Talk ‘choices,’ not taxes. At a “message retreat” recently, House Democrats pledged to discuss taxes only in the context of Social Security, Medicare and other domestic programs. “Never talk taxes in isolation, only in relation to what tax cuts do to the rest of the budget,” says a top party official. The mantra, adds a consultant: “It’s about choices.”
Woo ‘office-park dads.’ Forget soccer moms. The hot new demographic, according to influential Democratic polltaker Mark Penn: Gen-X men, roughly 25 to 40, married to working spouses and employed in suburban white-collar (often high-tech) jobs. In Campaign 2000, said Penn, they swung late to Bush. They liked his faith in free markets and lower taxes–and saw Al Gore as a big-spending liberal. But now, buffeted by a recession, a dot-com collapse and Enron’s aftermath, they are more receptive to the idea that government can help–from 401(k)s to education to medical care.
Reclaim Clinton. Gore refused to campaign on the theme of Clinton-Gore prosperity, which looks like even more of a blunder now–even to Gore, who pointedly praised the good ole days in a Groundhog Day speech designed to put him back on the national stage. As for Clinton, he’s kibitzer in chief, advising Tom Daschle, Dick Gephardt and Kerry (among others) on speeches and strategy. Friends say he has his own sales theory: that only congressional Democrats–and not Bush–can protect the country from the right wing of the GOP.

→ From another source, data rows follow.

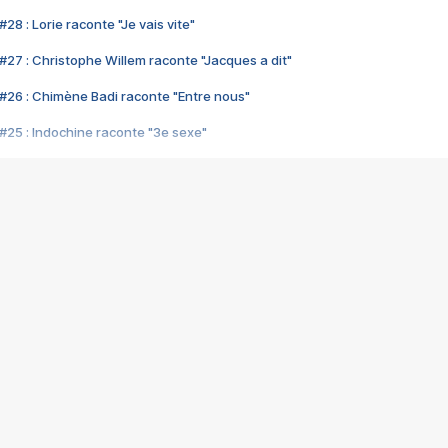
28 : Lorie raconte "Je vais vite"
#27 : Christophe Willem raconte "Jacques a dit"
#26 : Chimène Badi raconte "Entre nous"
#25 : Indochine raconte "3e sexe"
#24 : Zaho raconte "C'est chelou"
#23 : Patrick Bruel raconte "Au café des délices"
#22 : Kyo raconte "Le chemin"
#21 : Nolwenn Leroy raconte "Cassé"
#20 : Patrick Hernandez raconte "Born to be alive"
#19 : Lorie raconte "Près de moi"
#18 : Michael Jones raconte "A nos actes manqués" (avec Jean-Jacque
#17 : Khaled raconte "Aïcha"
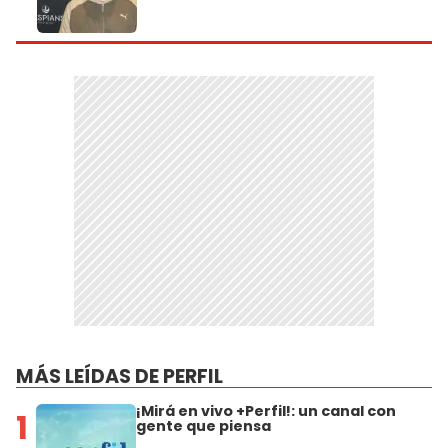
MÁS LEÍDAS DE PERFIL
¡Mirá en vivo +Perfil!: un canal con
1
gente que piensa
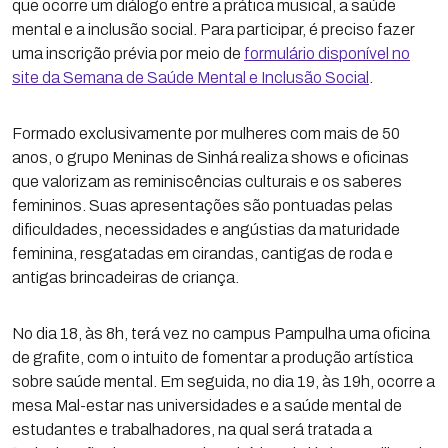
que ocorre um diálogo entre a prática musical, a saúde
mental e a inclusão social. Para participar, é preciso fazer
uma inscrição prévia por meio de
formulário disponível no
site da Semana de Saúde Mental e Inclusão Social
.
Formado exclusivamente por mulheres com mais de 50
anos, o grupo Meninas de Sinhá realiza shows e oficinas
que valorizam as reminiscências culturais e os saberes
femininos. Suas apresentações são pontuadas pelas
dificuldades, necessidades e angústias da maturidade
feminina, resgatadas em cirandas, cantigas de roda e
antigas brincadeiras de criança.
No dia 18, às 8h, terá vez no campus Pampulha uma oficina
de grafite, com o intuito de fomentar a produção artística
sobre saúde mental. Em seguida, no dia 19, às 19h, ocorre a
mesa Mal-estar nas universidades e a saúde mental de
estudantes e trabalhadores, na qual será tratada a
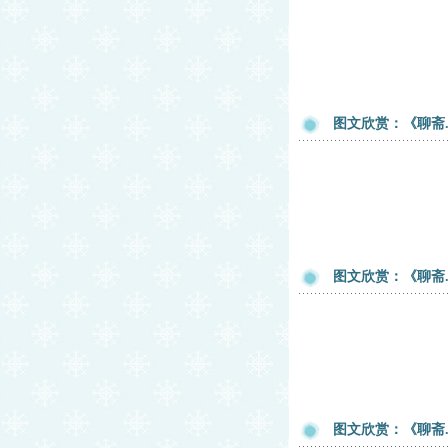
图文欣赏：《聊斋
图文欣赏：《聊斋
图文欣赏：《聊斋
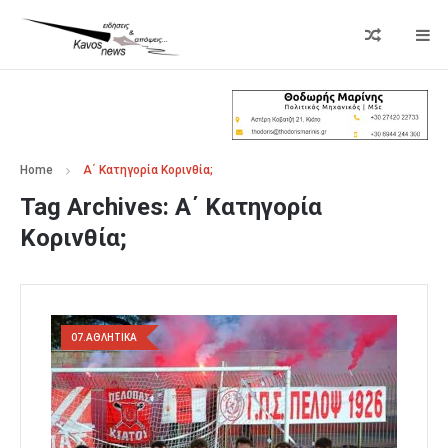
Home
Α΄ Κατηγορία Κορινθία;
Tag Archives:
Α΄ Κατηγορία
Κορινθία;
07.ΑΘΛΗΤΙΚΑ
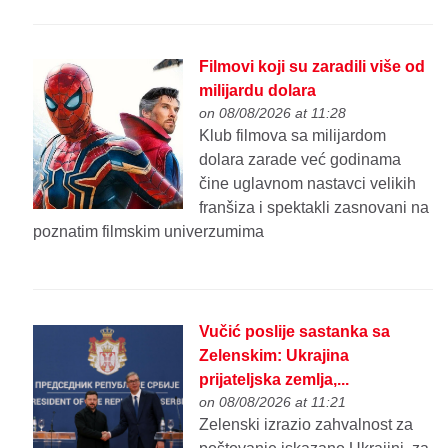
Filmovi koji su zaradili više od
milijardu dolara
on 08/08/2026 at 11:28
Klub filmova sa milijardom
dolara zarade već godinama
čine uglavnom nastavci velikih
franšiza i spektakli zasnovani na
poznatim filmskim univerzumima
Vučić poslije sastanka sa
Zelenskim: Ukrajina
prijateljska zemlja,...
on 08/08/2026 at 11:21
Zelenski izrazio zahvalnost za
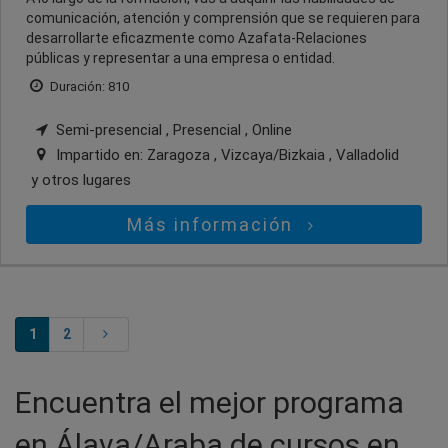
comunicación, atención y comprensión que se requieren para
desarrollarte eficazmente como Azafata-Relaciones
públicas y representar a una empresa o entidad.
Duración: 810
Semi-presencial , Presencial , Online
Impartido en:
Zaragoza , Vizcaya/Bizkaia , Valladolid
y otros lugares
Más información
1
2
Encuentra el mejor programa
en Álava/Araba de cursos en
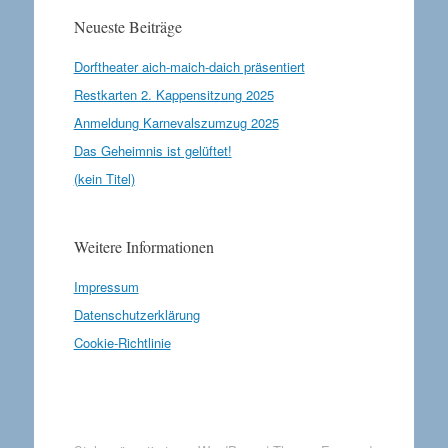
Neueste Beiträge
Dorftheater aich-maich-daich präsentiert
Restkarten 2. Kappensitzung 2025
Anmeldung Karnevalszumzug 2025
Das Geheimnis ist gelüftet!
(kein Titel)
Weitere Informationen
Impressum
Datenschutzerklärung
Cookie-Richtlinie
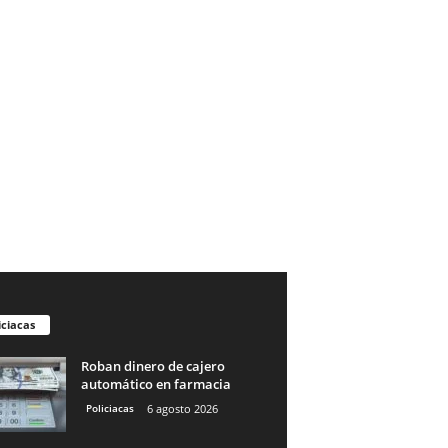
iciacas
Roban dinero de cajero
automático en farmacia
Policiacas
6 agosto 2026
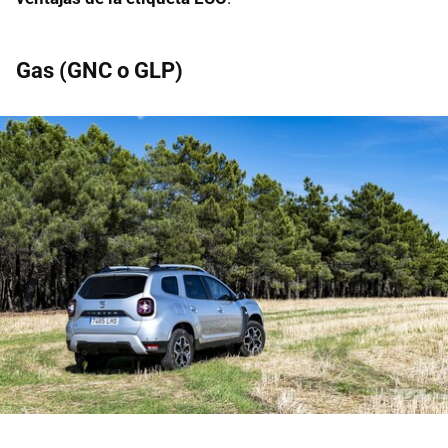
Gas (GNC o GLP)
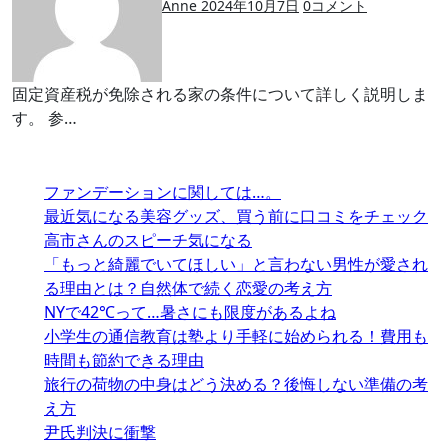
Anne
2024年10月7日
0
コメント
固定資産税が免除される家の条件について詳しく説明しま
す。 参…
ファンデーションに関しては…。
最近気になる美容グッズ、買う前に口コミをチェック
高市さんのスピーチ気になる
「もっと綺麗でいてほしい」と言わない男性が愛され
る理由とは？自然体で続く恋愛の考え方
NYで42℃って…暑さにも限度があるよね
小学生の通信教育は塾より手軽に始められる！費用も
時間も節約できる理由
旅行の荷物の中身はどう決める？後悔しない準備の考
え方
尹氏判決に衝撃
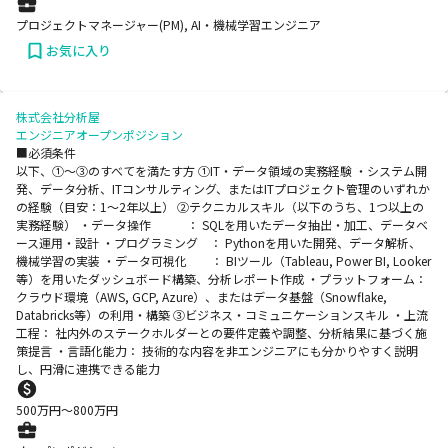
プロジェクトマネージャー(PM), AI・機械学習エンジニア
お気に入り
株式会社分析屋
エンジニアオープンポジション
■必須条件
以下、①〜③のすべてを満たす方 ①IT・データ領域の実務経験 ・システム開
発、データ分析、ITコンサルティング、またはITプロジェクト管理のいずれか
の経験（目安：1～2年以上） ②テクニカルスキル（以下のうち、1つ以上の
実務経験） ・データ操作 ： SQLを用いたデータ抽出・加工、データベ
ース運用・設計 ・プログラミング ： Pythonを用いた開発、データ解析、
機械学習の実装 ・データ可視化 ： BIツール（Tableau, Power BI, Looker
等）を用いたダッシュボード構築、分析レポート作成 ・プラットフォーム：
クラウド環境（AWS, GCP, Azure）、またはデータ基盤（Snowflake,
Databricks等）の利用・構築 ③ビジネス・コミュニケーションスキル ・上流
工程： 社内外のステークホルダーとの要件定義や調整、分析結果に基づく施
策提言 ・言語化能力： 技術的な内容を非エンジニアにも分かりやすく説明
し、円滑に連携できる能力
500
万円〜
800
万円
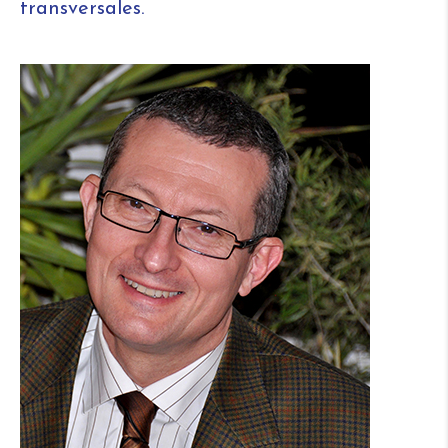
transversales.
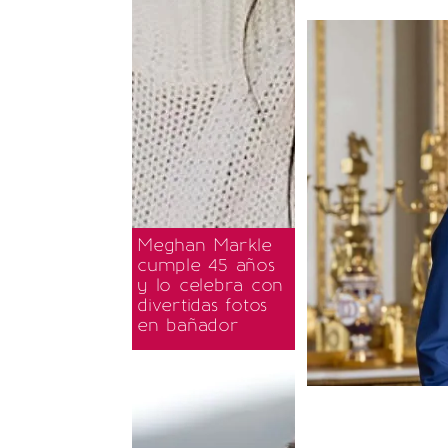
Meghan Markle
cumple 45 años
y lo celebra con
divertidas fotos
en bañador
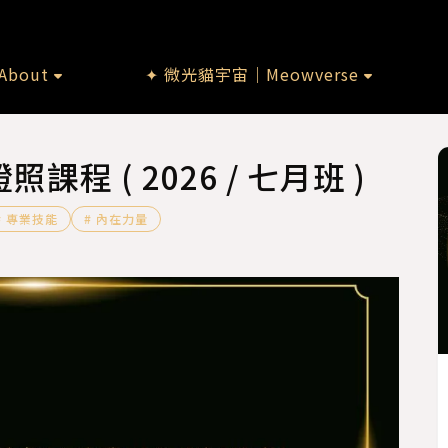
bout
✦ 微光貓宇宙｜Meowverse
程 ( 2026 / 七月班 )
# 專業技能
# 內在力量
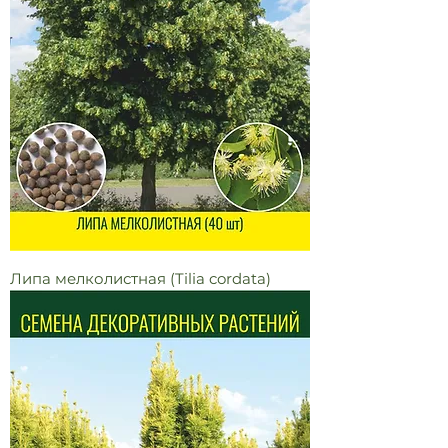
Липа мелколистная (Tilia cordata)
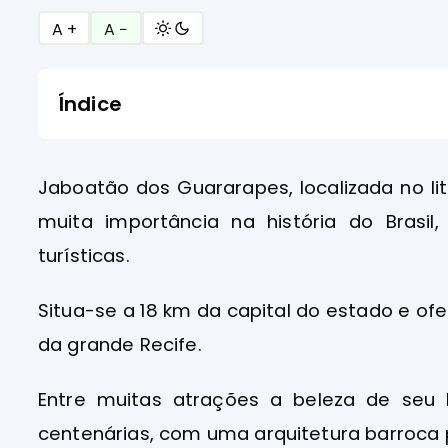
A +
A −
Índice
Jaboatão dos Guararapes, localizada no li
muita importância na história do Brasi
turísticas.
Situa-se a 18 km da capital do estado e o
da grande Recife.
Entre muitas atrações a beleza de seu l
centenárias, com uma arquitetura barroca 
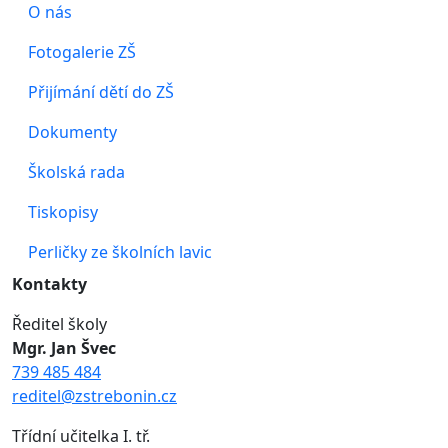
O nás
Fotogalerie ZŠ
Přijímání dětí do ZŠ
Dokumenty
Školská rada
Tiskopisy
Perličky ze školních lavic
Kontakty
Ředitel školy
Mgr. Jan Švec
739 485 484
reditel@zstrebonin.cz
Třídní učitelka I. tř.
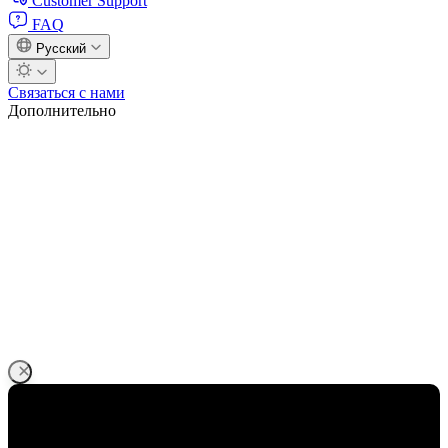
Customer Support
FAQ
Русский
Связаться с нами
Дополнительно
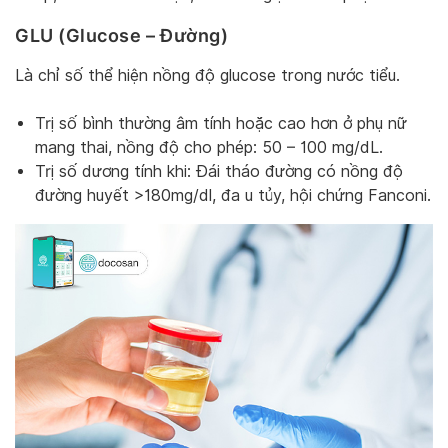
GLU (Glucose – Đường)
Là chỉ số thể hiện nồng độ glucose trong nước tiểu.
Trị số bình thường âm tính hoặc cao hơn ở phụ nữ
mang thai, nồng độ cho phép: 50 – 100 mg/dL.
Trị số dương tính khi: Đái tháo đường có nồng độ
đường huyết >180mg/dl, đa u tủy, hội chứng Fanconi.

Be patient. Time, Democrats think, is on their side. On Enron, they are demanding “disclosure, disclosure, disclosure,” as one consultant put it, hoping a smoking gun will eventually turn up in the administration. Meanwhile, they are waiting for the signs of pride that goeth before the fall. Daschle thinks Bush and his circle may overreach. Bush ruled the roost in Texas; since 9-11, Democrats have been wondering if he’s come to think of Washington as just another Austin. That’s risky if it’s true, but it’s up to the Democrats to prove him wrong.